Namosi Copper and Gold
The Tui Namosi has called the proposed copper and gold mine in Namosi “a blessing” but environmental groups and some landowners are far from convinced. The Country Manager of Namosi Joint Venture, Greg Morris, assured the Namosi Provincial Council yesterday that no cyanide or mercury will be used to produce copper concentrate from the ore. The project still requires landowner and government permission to go ahead, and the company is currently completing project studies and an Environmental Impact Assessment report for landowner and government approval.
Meanwhile, villagers have already benefited by a $520,000 grant for students from Namosi and tikina Waidina students wishing to pursue tertiary education, from community and infrastructure development programmes paid for by the Joint Venture, and $200,000 have been paid to landowners this year during the exploration programme. Two thousand jobs will be generated if the construction of the mine goes ahead.
Bua Bauxite Mine
The newly opened bauxite mine in Bua province, Vanua Levu, worked by Xinfa Aurum currently employs 150 permanent and and 250 seasonal workers. Landowners have so far received close to $20,000 a year for leases and $250,000 for compensation. Mine Manager Vanuaca Basilio says about $2,000,000 in revenue is generated into the economy every month.
Ba River Ironsands
Yet another project is the dredging of ironsands from the Ba River that are to be shipped to Lautoka for export. Australian miner Amex Resources employs 300 people and is estimated to remain profitable for up to 21 years. Dredging will help minimise flood damage but the flip side is that it could also adversely affect fishing and the mangrove ecosystem.

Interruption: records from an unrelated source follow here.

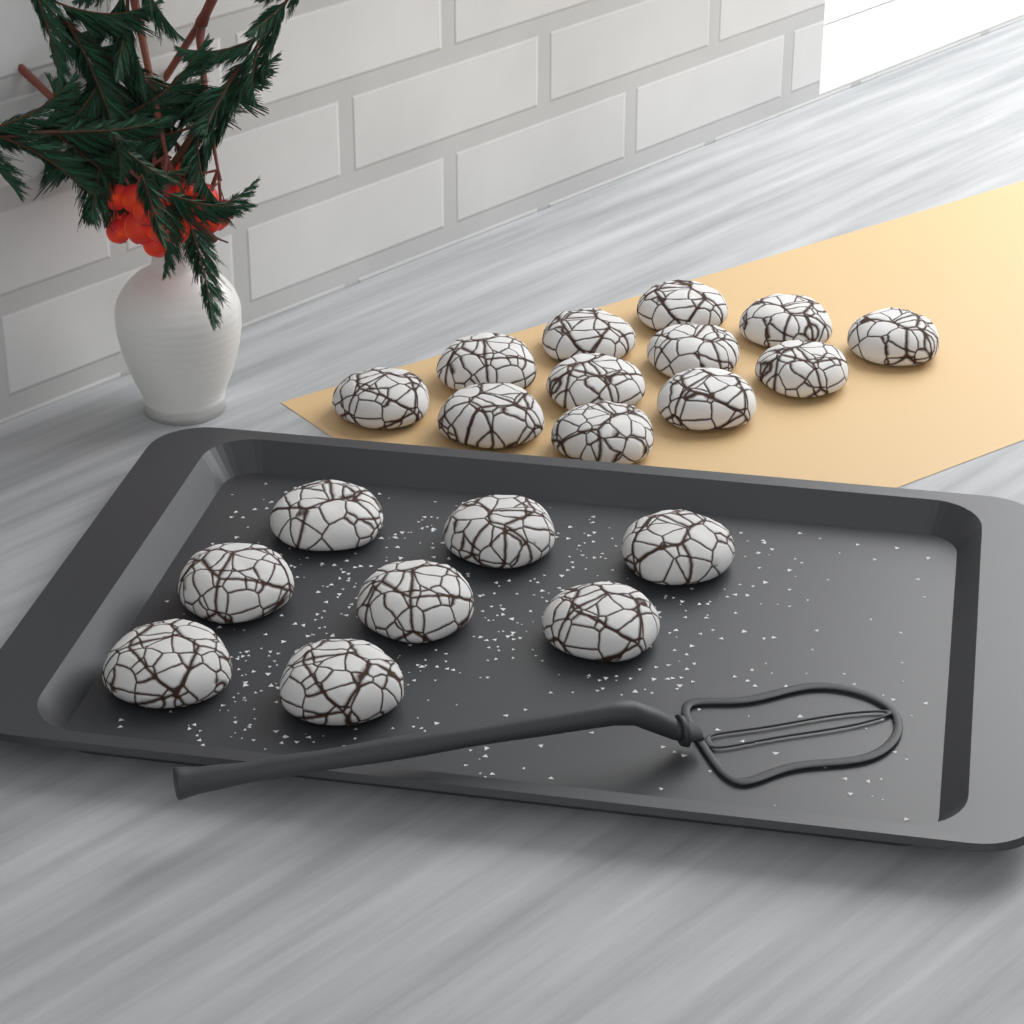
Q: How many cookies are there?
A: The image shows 20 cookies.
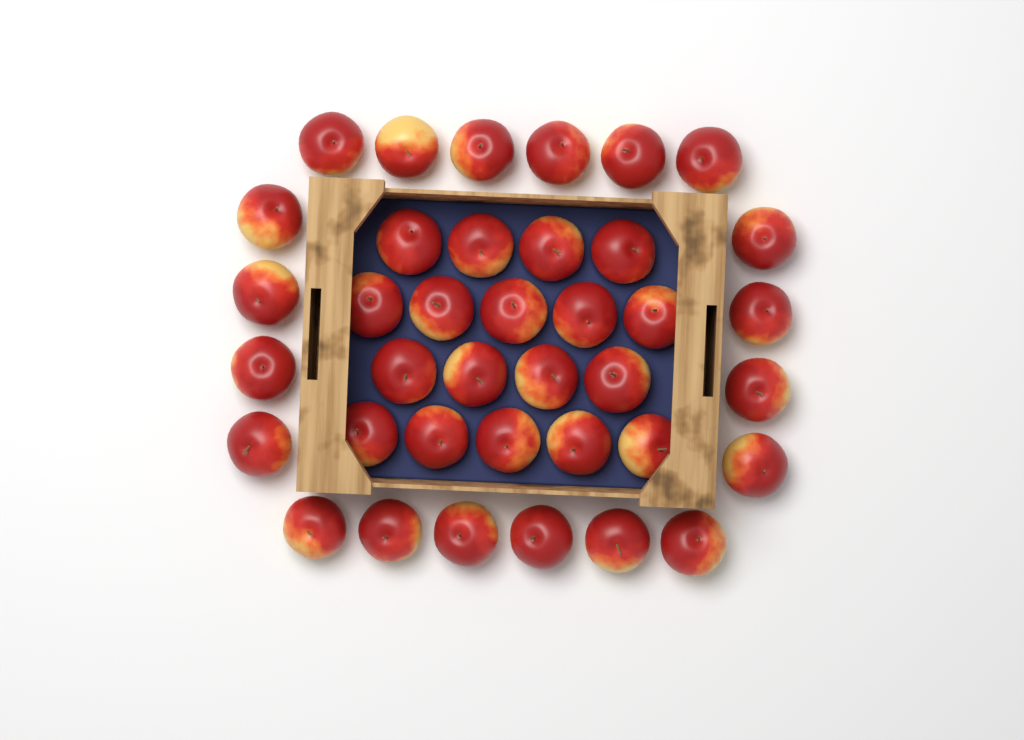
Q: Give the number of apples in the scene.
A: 38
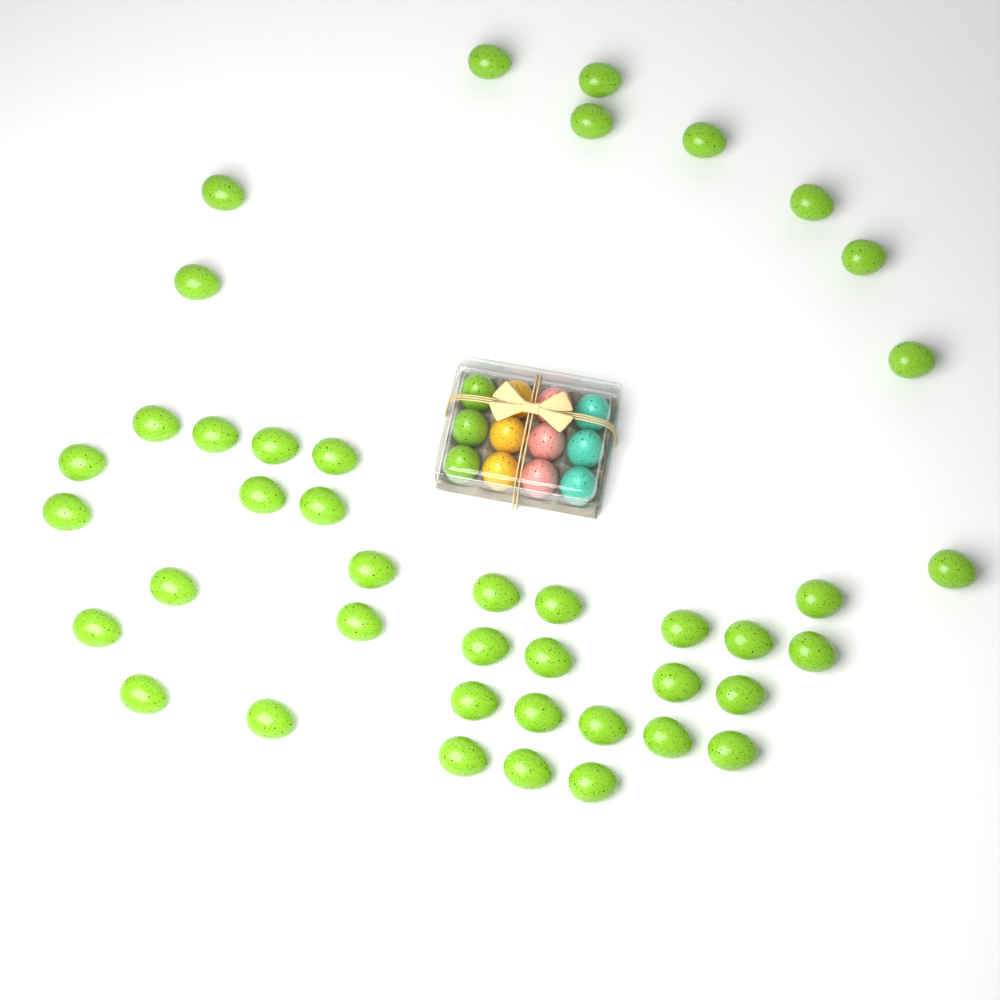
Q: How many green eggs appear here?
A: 45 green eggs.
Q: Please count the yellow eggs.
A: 3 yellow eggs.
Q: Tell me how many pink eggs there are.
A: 3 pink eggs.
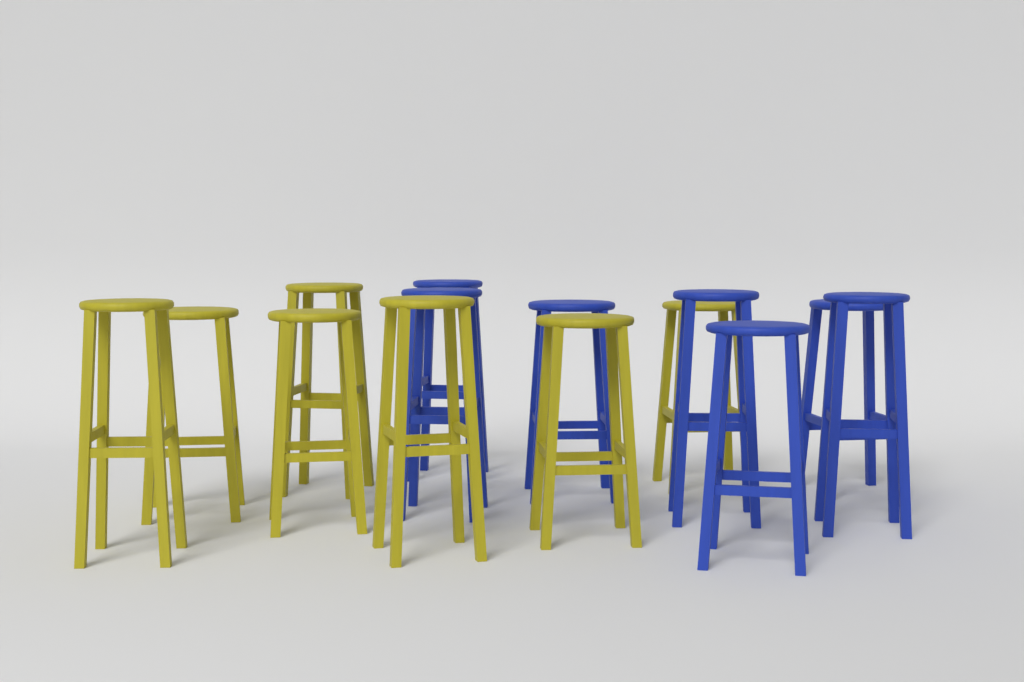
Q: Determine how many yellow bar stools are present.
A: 7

Anti-government blogger Navosavakadua in FijiToday says the company’s 91% internal rate of return is “unconscionable” when 30% is the usual rates hoped for by companies investing in developing countries. He says “the illegal regime was practically giving away the nation’s resources.” I have no way of accessing his claim.
Gold at Wainivesi and Mt Kasi
Two further developments are the small gold mine at Wainivesi near Suva and the reopening of the Mt Kasi gold mine in Vanua Levu.
Whether any or all of these ventures turn out to be “blessings” is too early to call.